§ SUPPLIED TEXT:
# Allergic to Aspen?!



## HedgehogsInc. (Apr 30, 2013)

I have had my hedgehog for 5 months and been dealing with aspen. I do plan to change the bedding and cage in the summer. I DO NOT reccomend using aspen it is so dusty and hard to clean. I don't really like the product, but I still have to deal with it for 1 more week. Now, I think I'm allergic it. It might be a recent allergy because since yesterday My eye was so itchy it turned red. Today is even worse. I'm itching, watery, and my nose is acting up. Is it that I'm allergic to my hedgehog or the aspen? I definitely plan to switch to fleece later on this summer, but for now i have to deal with it and then switch to Carefresh.


----------



## Nancy (Aug 22, 2008)

I'm allergic to aspen and find I found it dusty too. Carefresh is every bit as dusty and the dust bothers my asthma. Liners are best, for hedgies and for us.

§ MATERIAL SUPPLIED:
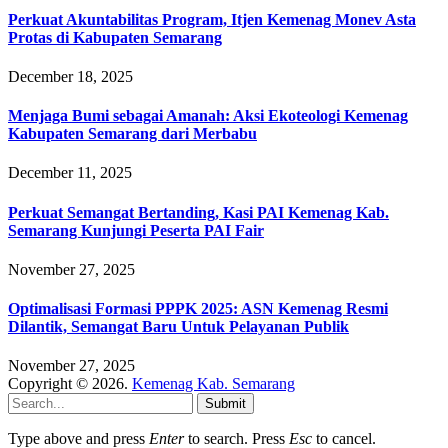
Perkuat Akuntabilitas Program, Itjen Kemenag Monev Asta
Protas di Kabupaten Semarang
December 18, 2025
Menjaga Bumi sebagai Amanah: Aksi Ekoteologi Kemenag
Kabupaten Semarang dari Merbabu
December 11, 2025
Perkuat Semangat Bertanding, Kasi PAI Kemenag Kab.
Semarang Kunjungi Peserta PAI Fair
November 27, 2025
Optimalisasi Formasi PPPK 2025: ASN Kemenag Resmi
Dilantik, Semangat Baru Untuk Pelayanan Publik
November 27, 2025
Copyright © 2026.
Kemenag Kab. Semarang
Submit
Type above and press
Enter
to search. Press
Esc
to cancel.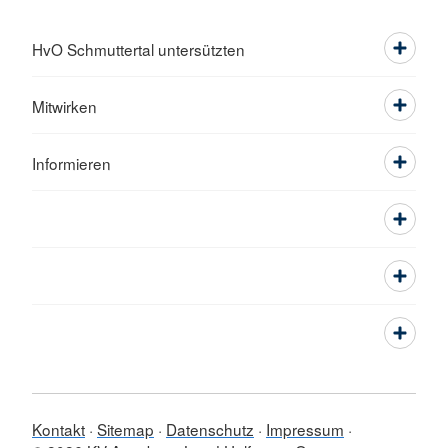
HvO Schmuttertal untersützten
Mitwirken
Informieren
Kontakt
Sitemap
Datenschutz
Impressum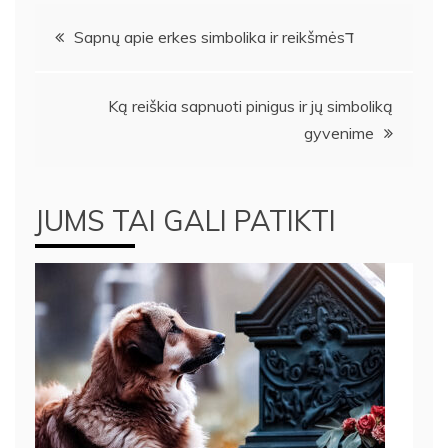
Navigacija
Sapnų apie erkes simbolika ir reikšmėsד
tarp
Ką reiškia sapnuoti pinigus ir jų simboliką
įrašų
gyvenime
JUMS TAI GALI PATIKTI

* * *

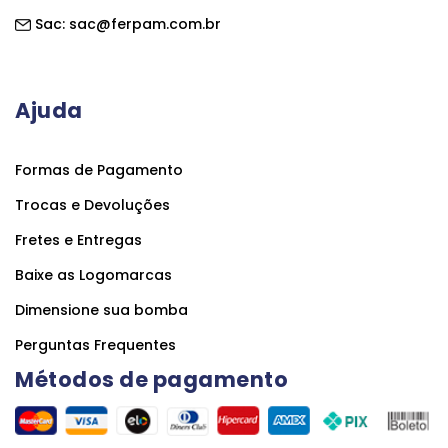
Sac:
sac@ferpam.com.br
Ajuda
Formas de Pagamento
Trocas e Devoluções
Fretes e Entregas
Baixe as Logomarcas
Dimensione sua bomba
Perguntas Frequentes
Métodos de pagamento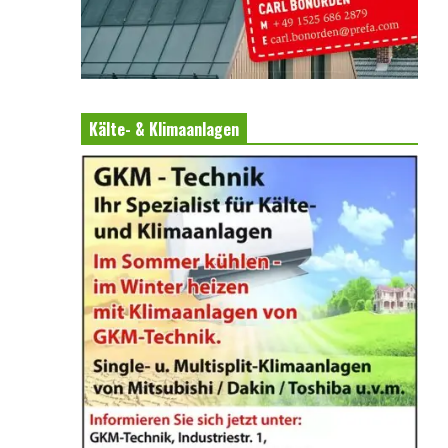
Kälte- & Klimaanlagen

§ TASKS:
a) In the hedgehog bedding thread, what material does the first poster intend to switch to later in the summer?
b) Write the next reply in the hedgehog bedding thread, picking up after its final post.
The lines have no connection to the hedgehog bedding thread.

§ ANSWERS PER TASK:
a) Fleece.

b)
----------



## Kitsune (Mar 14, 2012)

My hedgie was allergic to aspen. It gave him red, itchy eyes. I switched him to carefresh and he nor I (I have asthma too, but everyone's asthma has different things that bother it and mine's pretty mild), had any issues so I still use carefress in his litterbox. He has cage liners now though and I wish I had used them from the begining. They're a breeze to clean and I really do think they're better for him.


----------



## moxieberry (Nov 30, 2011)

Carefresh is really dusty too, it's possible that will also irritate your eyes.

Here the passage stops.